*DIRECTIONS:*
An exact copy of each line below is needed, with no images in it.

*** SUPPLIED RECORDS

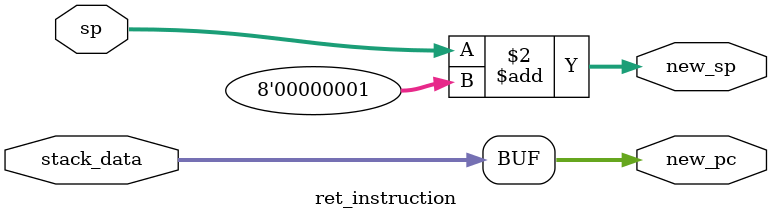
<source format=v>
module ret_instruction (
input [7:0] sp,
input [18:0] stack_data,
output reg [18:0] new_pc,
output reg [7:0] new_sp
);


always @(*) begin
    new_sp = sp + 8'b01;   //incrament....
    new_pc = stack_data;
end
endmodule   // let's go to testbench
</source>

******

*ANSWER SPACE:*
<source format=v>
module ret_instruction (
input [7:0] sp,
input [18:0] stack_data,
output reg [18:0] new_pc,
output reg [7:0] new_sp
);


always @(*) begin
    new_sp = sp + 8'b01;   //incrament....
    new_pc = stack_data;
end
endmodule   // let's go to testbench
</source>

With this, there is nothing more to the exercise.